> _Exercise_:
Restate the entries below without a single change.

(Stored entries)
=== Section Start ===
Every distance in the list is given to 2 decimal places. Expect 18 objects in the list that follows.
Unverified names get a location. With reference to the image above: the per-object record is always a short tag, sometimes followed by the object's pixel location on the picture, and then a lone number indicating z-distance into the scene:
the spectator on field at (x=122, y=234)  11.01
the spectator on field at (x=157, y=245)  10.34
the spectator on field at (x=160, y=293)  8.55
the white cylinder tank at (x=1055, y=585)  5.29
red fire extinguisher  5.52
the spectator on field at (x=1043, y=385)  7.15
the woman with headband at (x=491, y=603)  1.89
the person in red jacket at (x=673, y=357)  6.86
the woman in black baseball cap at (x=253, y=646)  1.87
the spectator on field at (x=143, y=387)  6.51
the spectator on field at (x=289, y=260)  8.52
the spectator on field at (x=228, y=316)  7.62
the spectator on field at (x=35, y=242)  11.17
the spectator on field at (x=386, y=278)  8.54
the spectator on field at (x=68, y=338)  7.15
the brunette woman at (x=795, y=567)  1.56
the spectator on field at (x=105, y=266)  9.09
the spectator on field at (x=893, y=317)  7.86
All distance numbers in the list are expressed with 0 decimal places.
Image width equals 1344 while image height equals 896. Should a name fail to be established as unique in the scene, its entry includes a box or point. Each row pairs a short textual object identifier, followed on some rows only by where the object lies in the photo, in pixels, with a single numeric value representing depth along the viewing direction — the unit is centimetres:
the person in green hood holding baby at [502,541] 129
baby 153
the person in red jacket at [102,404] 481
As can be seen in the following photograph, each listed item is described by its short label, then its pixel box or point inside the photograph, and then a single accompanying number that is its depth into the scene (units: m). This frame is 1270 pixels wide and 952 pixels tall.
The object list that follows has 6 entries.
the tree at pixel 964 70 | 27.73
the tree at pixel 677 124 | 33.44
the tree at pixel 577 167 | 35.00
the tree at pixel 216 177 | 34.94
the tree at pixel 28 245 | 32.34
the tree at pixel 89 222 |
=== Section End ===
> _Solution to this task_:
Every distance in the list is given to 2 decimal places. Expect 18 objects in the list that follows.
Unverified names get a location. With reference to the image above: the per-object record is always a short tag, sometimes followed by the object's pixel location on the picture, and then a lone number indicating z-distance into the scene:
the spectator on field at (x=122, y=234)  11.01
the spectator on field at (x=157, y=245)  10.34
the spectator on field at (x=160, y=293)  8.55
the white cylinder tank at (x=1055, y=585)  5.29
red fire extinguisher  5.52
the spectator on field at (x=1043, y=385)  7.15
the woman with headband at (x=491, y=603)  1.89
the person in red jacket at (x=673, y=357)  6.86
the woman in black baseball cap at (x=253, y=646)  1.87
the spectator on field at (x=143, y=387)  6.51
the spectator on field at (x=289, y=260)  8.52
the spectator on field at (x=228, y=316)  7.62
the spectator on field at (x=35, y=242)  11.17
the spectator on field at (x=386, y=278)  8.54
the spectator on field at (x=68, y=338)  7.15
the brunette woman at (x=795, y=567)  1.56
the spectator on field at (x=105, y=266)  9.09
the spectator on field at (x=893, y=317)  7.86
All distance numbers in the list are expressed with 0 decimal places.
Image width equals 1344 while image height equals 896. Should a name fail to be established as unique in the scene, its entry includes a box or point. Each row pairs a short textual object identifier, followed on some rows only by where the object lies in the photo, in pixels, with a single numeric value representing depth along the viewing direction — the unit is centimetres:
the person in green hood holding baby at [502,541] 129
baby 153
the person in red jacket at [102,404] 481
As can be seen in the following photograph, each listed item is described by its short label, then its pixel box or point inside the photograph, and then a single accompanying number that is its depth into the scene (units: m). This frame is 1270 pixels wide and 952 pixels tall.
The object list that follows has 6 entries.
the tree at pixel 964 70 | 27.73
the tree at pixel 677 124 | 33.44
the tree at pixel 577 167 | 35.00
the tree at pixel 216 177 | 34.94
the tree at pixel 28 245 | 32.34
the tree at pixel 89 222 |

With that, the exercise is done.